#### LISTE DES TÂCHES:
(A) Recopiez l'entretien avec l'équipe de Macross de « Ishiguro : C'est vous » à « concept de départ ? ».
(B) D'après l'entretien avec l'équipe de Macross, pourquoi Ishiguro dit-il être entré dans le projet sans faire attention ? Répondez en une à trois phrases.
(C) Poursuivez l'entretien avec l'équipe de Macross à partir de la dernière phrase présente.

#### EXTRAIT DU DOCUMENT:
▽

Interview du staff de Macross réalisée en décembre 1983

Noboru Ishiguro, réalisateur
Kenichi Matsuzaki, scénariste
Kazutaka Miyatake et Shoji Kawamori, concepteurs méchas
Haruhiko Mikimoto, concepteur des personnages
Shigeru Morita, chef du studio Nue en 1982

 

Quand le projet de Macross a-t-il été lancé ?
Matsuzaki : Il y a 2ans, après la fin de « Gundam » et pendant la diffusion d' »Ideon ».

Quelle était l'histoire dans le projet initial ?
Ishiguro : Eh, bien selon les créateurs d'origine... (Il regarde M Matsuzaki)
Matsuzaki : Cela n'a plus rien à voir avec ce que nous avons maintenant. La thématique est très différente.
Ishiguro : Au début, vous disiez que ce serrait une série pour adultes. (rires)
Matsuzaki : C'étais plus joyeux, plus anormal et plus racoleur que maintenant. (rires)
Ishiguro : Au départ, c’était plus adulte et surtout plus comique. C'est pour ça que je suis rentré dans le projet sans faire gaffe (rires). C'était une histoire très démesurée.
Miyatake : Mais c'est l'histoire de Macross maintenant qui est démesurée en terme d'échelle. Le conflit au départ était beaucoup plus réduit.
Matsuzaki : Au départ, le capitaine était inspiré de M Ishiguro. Et c'était un gros obsédé (ils rient tous en regardant M Ishiguro). 
Ishiguro : La passerelle du Macross est d’ailleurs particulière : un capitaine entouré d'opératrices. L'ambiance aurait dû être plus joyeuse. Il est toujours entouré de filles maintenant : il n'y a que ça qui est resté. Au départ, il devait se trouver àun niveau plus bas que les filles, il me semble ?
Miyatake : Oui !
Matsuzaki : Et tout cela a changé au fur et à mesure du développement du projet. Comme il est toujours vieux, il est sûrement un peu pervers mais ça ne se voit plus trop.
Ishiguro : Les sponsors nous avaient demandé d’être plus sérieux ?
Kawamori : Ce n'est pas vraiment ça.
Ishiguro : C'est vous qui êtes sérieux alors ?
Matsuzaki : Au fond, oui, nous le somme (rires).

Les méchas attirent le regard dans Macross mais faisaient-ils partie du concept de départ ?

△

#### ENTRÉES:
▽

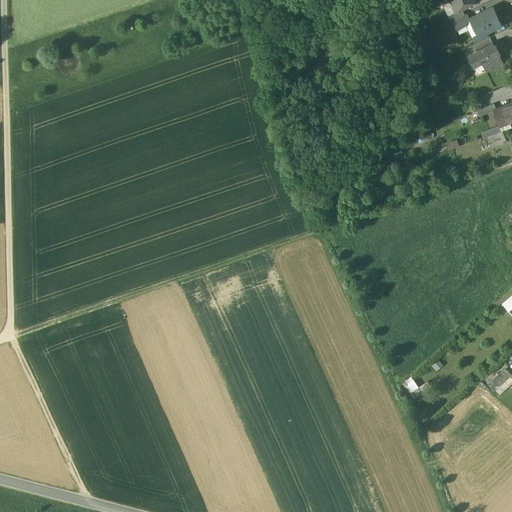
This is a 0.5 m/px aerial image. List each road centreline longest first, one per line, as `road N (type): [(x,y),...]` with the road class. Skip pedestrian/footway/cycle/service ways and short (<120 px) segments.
road 1 (track): [(511,166),(9,335),(91,503)]
road 2 (track): [(3,0),(10,324),(0,339)]
road 3 (track): [(448,511),(320,228)]
road 4 (track): [(254,0),(320,228)]
road 5 (unclassified): [(0,479),(123,511)]
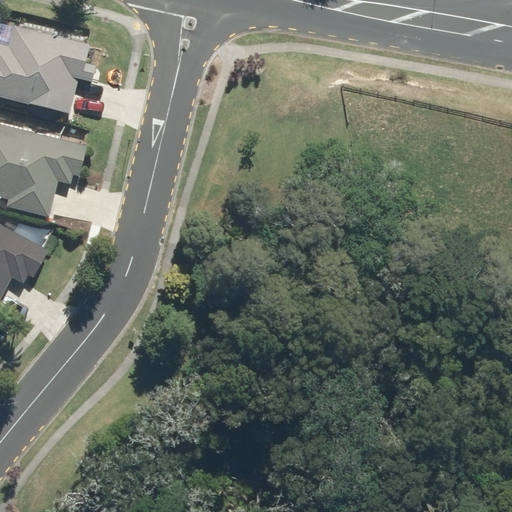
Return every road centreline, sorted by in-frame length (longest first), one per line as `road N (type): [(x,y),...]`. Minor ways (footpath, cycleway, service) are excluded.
road 1 (residential): [(0,447),(108,303),(135,249),(172,94)]
road 2 (secondary): [(331,0),(511,32)]
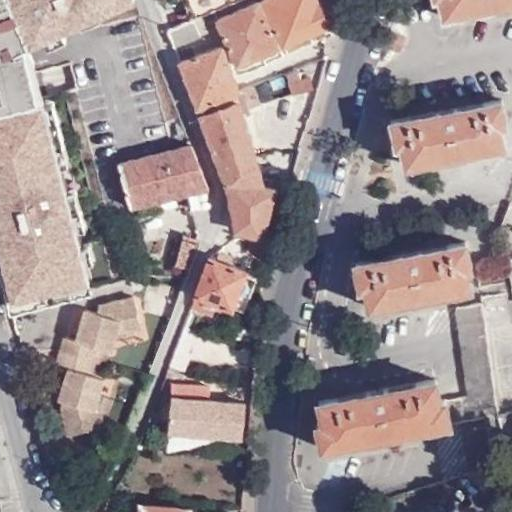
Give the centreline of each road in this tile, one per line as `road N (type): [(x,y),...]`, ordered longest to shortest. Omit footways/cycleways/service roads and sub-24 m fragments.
road 1 (tertiary): [(267,511),(288,290),(384,0)]
road 2 (residential): [(49,511),(0,333)]
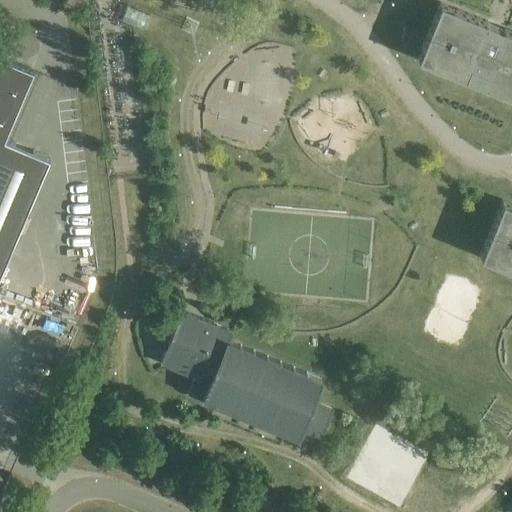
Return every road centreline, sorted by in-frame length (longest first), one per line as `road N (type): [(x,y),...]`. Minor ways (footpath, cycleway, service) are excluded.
road 1 (residential): [(322,0),(359,27),(470,158),(511,161)]
road 2 (unclassified): [(51,511),(84,489),(105,489),(160,511)]
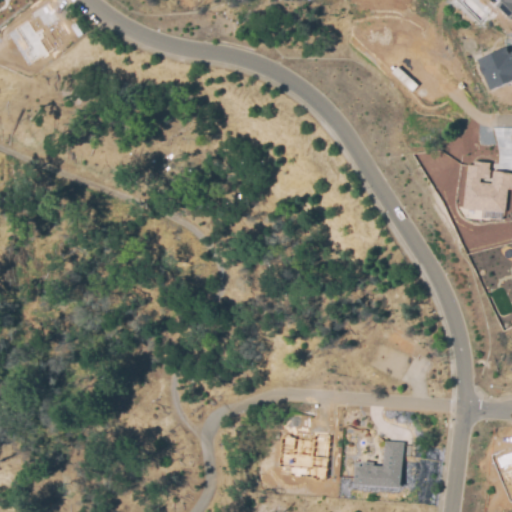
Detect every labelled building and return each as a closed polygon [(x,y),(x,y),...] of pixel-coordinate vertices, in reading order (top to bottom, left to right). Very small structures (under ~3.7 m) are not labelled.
[(511,0),(511,16),(509,19),(491,0),(511,0)] [(511,82),(498,89),(483,59),(510,46),(511,52),(511,82)] [(489,162),(488,177),(480,176),(479,182),(492,183),(493,172),(507,173),(511,173),(511,187),(506,187),(504,210),(478,208),(465,207),(468,164),(474,165),(474,161),(481,162),(489,162)] [(405,442),(403,469),(402,487),(357,485),(359,466),(364,467),(364,461),(375,462),(375,465),(385,466),(386,441),(405,442)] [(511,452),(498,457),(501,467),(511,464),(511,452)]
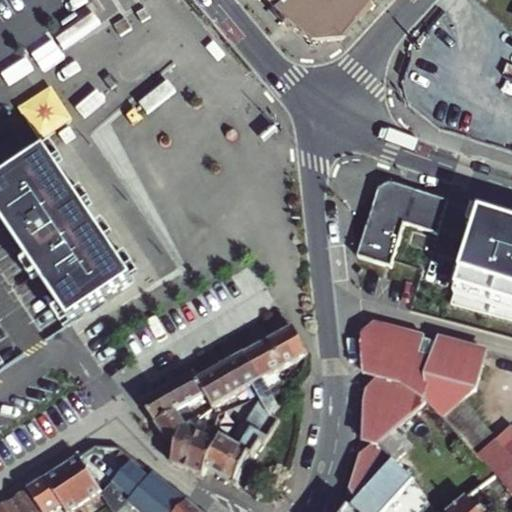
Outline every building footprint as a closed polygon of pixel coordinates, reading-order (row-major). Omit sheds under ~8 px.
[(261,0),(270,10),(281,0),(261,0)] [(339,39),(369,8),(361,0),(281,0),(270,10),(279,21),(309,43),(339,39)] [(47,154),(0,185),(0,215),(73,324),(134,284),(47,154)] [(444,240),(454,206),(397,189),(391,192),(385,196),(367,264),(401,273),(411,230),(444,240)] [(511,305),(511,223),(483,215),(460,290),(511,305)] [(441,417),(460,402),(475,390),(485,351),(440,339),(440,343),(426,339),(427,336),(376,323),(365,333),(368,348),(376,349),(375,358),(369,359),(369,376),(379,382),(371,389),(370,403),(377,404),(375,413),(369,412),(367,440),(373,444),(364,453),(355,493),(363,498),(395,460),(379,442),(424,401),(441,417)] [(289,331),(247,355),(268,389),(274,393),(277,389),(269,376),(304,357),(289,331)] [(268,389),(247,355),(223,368),(239,393),(253,386),(258,395),(263,398),(268,389)] [(239,393),(223,368),(201,380),(208,394),(215,407),(239,393)] [(198,375),(145,404),(159,425),(178,412),(188,425),(199,417),(191,405),(208,394),(201,380),(198,375)] [(217,432),(217,442),(223,447),(210,468),(233,484),(280,421),(272,415),(284,400),(274,393),(268,389),(263,398),(258,395),(244,401),(255,406),(233,445),(217,432)] [(511,427),(496,441),(460,402),(441,417),(497,481),(511,467),(511,427)] [(178,412),(159,425),(176,451),(172,463),(205,476),(210,468),(223,447),(217,442),(198,434),(203,425),(199,417),(188,425),(178,412)] [(140,511),(178,511),(187,503),(112,441),(106,441),(80,457),(112,505),(117,511),(119,511),(130,504),(140,511)] [(112,505),(80,457),(46,479),(63,507),(66,511),(90,511),(86,505),(96,499),(104,511),(112,505)] [(375,511),(406,475),(395,460),(363,498),(351,511),(375,511)] [(54,511),(63,507),(46,479),(28,490),(42,511),(54,511)] [(42,511),(28,490),(13,500),(20,511),(42,511)] [(20,511),(13,500),(0,508),(0,511),(20,511)] [(200,511),(187,503),(178,511),(200,511)]
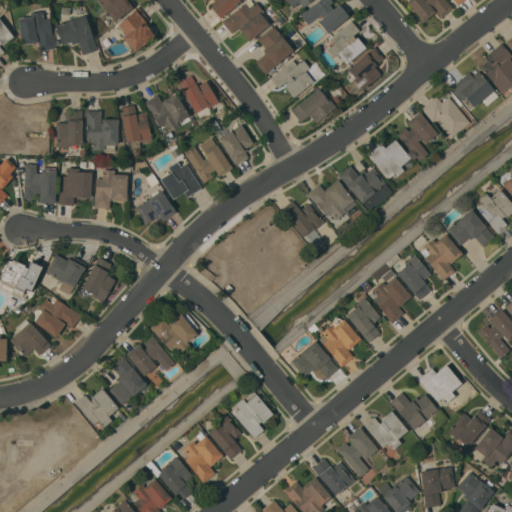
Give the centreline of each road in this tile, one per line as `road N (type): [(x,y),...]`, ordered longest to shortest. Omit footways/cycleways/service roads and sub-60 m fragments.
road 1 (residential): [(511,0),(343,134),(206,221),(54,379),(0,398)]
road 2 (residential): [(511,261),(214,511)]
road 3 (residential): [(235,331),(114,237),(70,228),(22,232)]
road 4 (residential): [(290,166),(268,124),(170,0)]
road 5 (residential): [(193,30),(117,76),(32,84)]
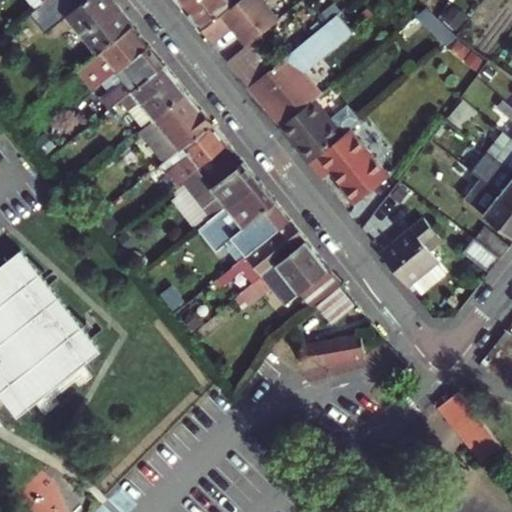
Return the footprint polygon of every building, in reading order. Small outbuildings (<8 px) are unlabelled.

△

#### RÉPONSES PAR TÂCHE:
(A)
Ishiguro : C'est vous qui êtes sérieux alors ?
Matsuzaki : Au fond, oui, nous le somme (rires).

Les méchas attirent le regard dans Macross mais faisaient-ils partie du concept de départ ?

(B) Ishiguro explique qu'au départ, l'histoire était plus adulte et surtout plus comique. C'est pour cette raison qu'il est entré dans le projet sans faire attention.

(C)
Matsuzaki : Le concept n'a pas changé. Mais comme 2ans se sont écoulés, le design a radicalement changé. Les Valkyries ne devaient pas se transformer à ce point au début. C'est après beaucoup de réflexion qu'on en est arrivé là.
Kawamori : Durant la première année, les robots et les avions étaient distincts.
Miyatake:Les Valkyries n'étaient pas aussi réalistes.
Matsuzaki : L'ennemi était assez stupide aussi (rires). Voyant que le Macross se transformait en robot, pour essayer de comprendre comment c'était possible, les Zentradi devaient rassembler leurs vaisseaux pour tenter de former eux aussi un robot (rires).
Miyatake : Cette idée a évidemment été vite oublier.

Quant aux personnages, Hikaru était il bien établi dès le départ ?
Maysuzaki : Non, on a mis du temps à créer les personnages. C'est Mikimoto qui a énormément fait pour eux. C'est toujours l'histoire de la poule et de l'oeuf avec le design des personnages. On ignore toujours si on accorde tel design de personnages à telle histoire ou si, au contraire, l'histoire est venue du design du personnage. Et sa conception graphique était très forte. Donc, vas-y HAL [surnom de Mikimoto à l'époque].
Mikimoto : En fait, Hikaru était très insouciant au départ (rires)
Ishiguro : Il est insouciant même maintenant (rires).
Mikimoto : En stylisant le personnages, il y a une certaine ombre/déprime qui ressort de son regard. Je pense que ça a donné de la profondeur à l'histoire.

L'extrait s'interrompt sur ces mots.